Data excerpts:
§ §

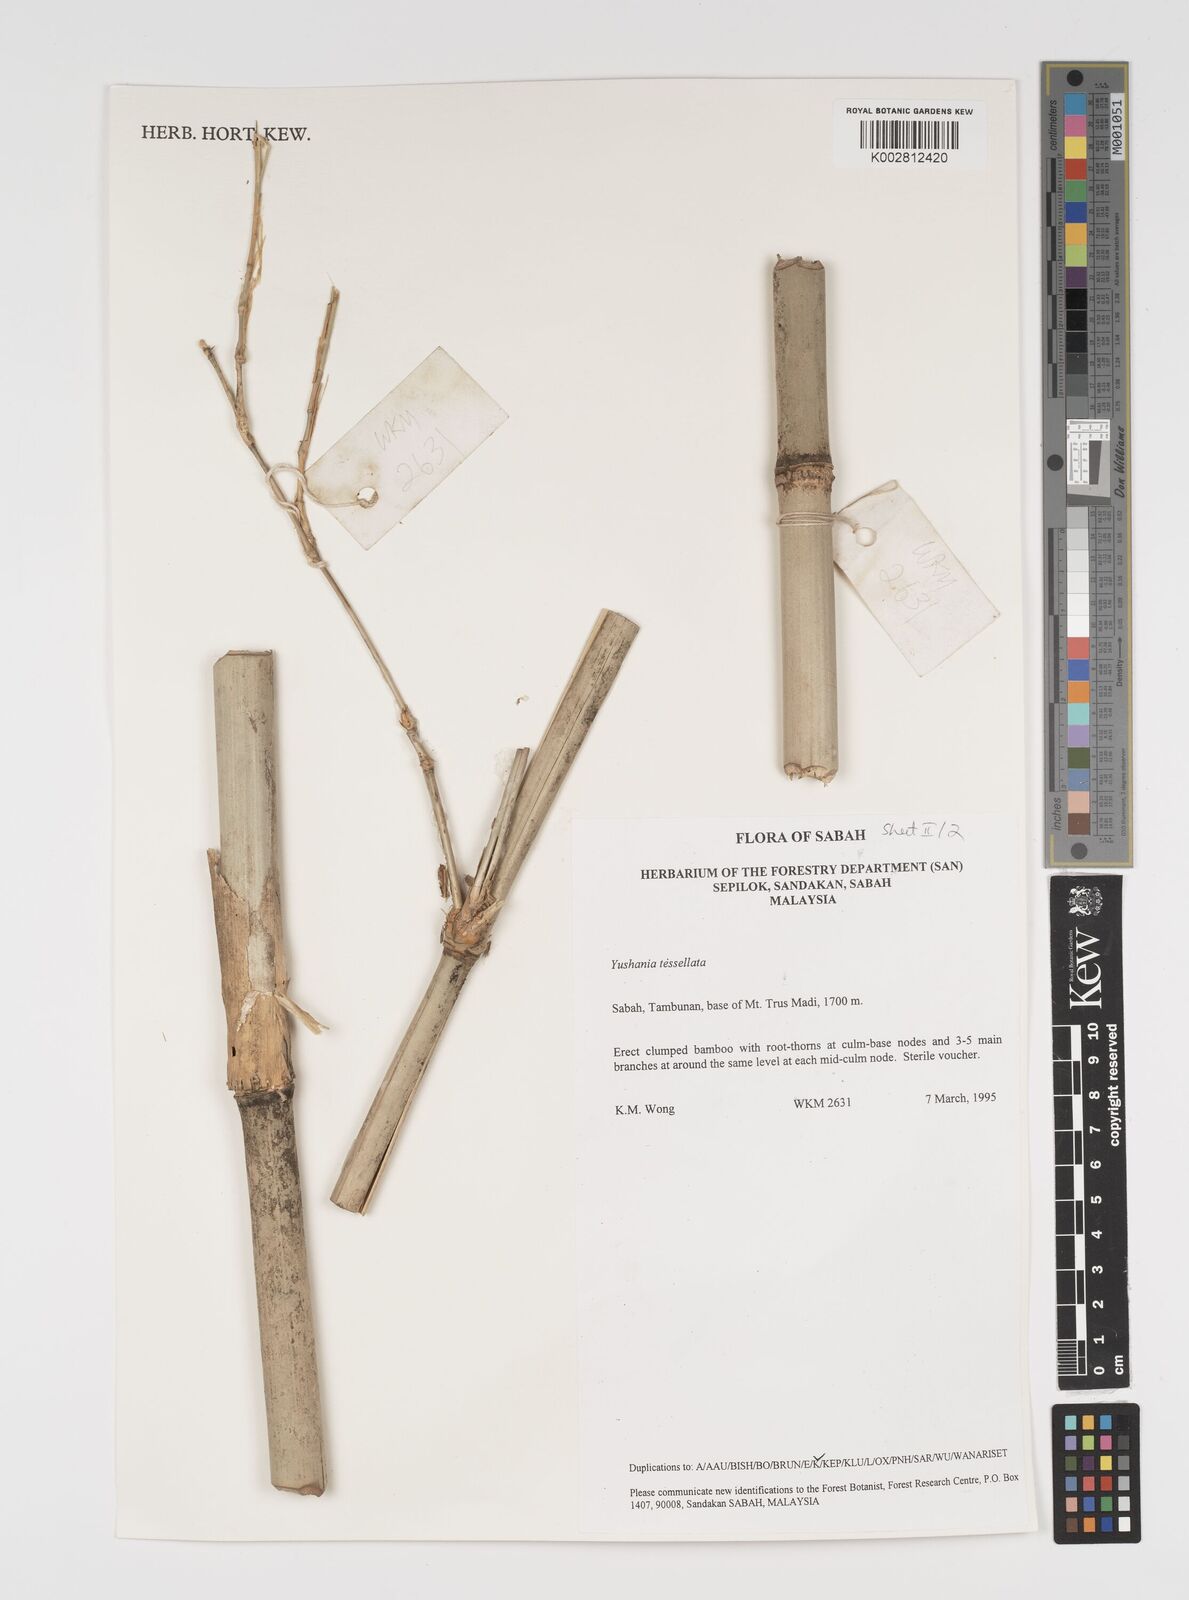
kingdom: Plantae
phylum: Tracheophyta
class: Liliopsida
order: Poales
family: Poaceae
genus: Yushania
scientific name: Yushania tessellata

§ §

Return every line above word for word, leaving out the picture.

## ANSWER TO THIS EXERCISE
kingdom: Plantae
phylum: Tracheophyta
class: Liliopsida
order: Poales
family: Poaceae
genus: Yushania
scientific name: Yushania tessellata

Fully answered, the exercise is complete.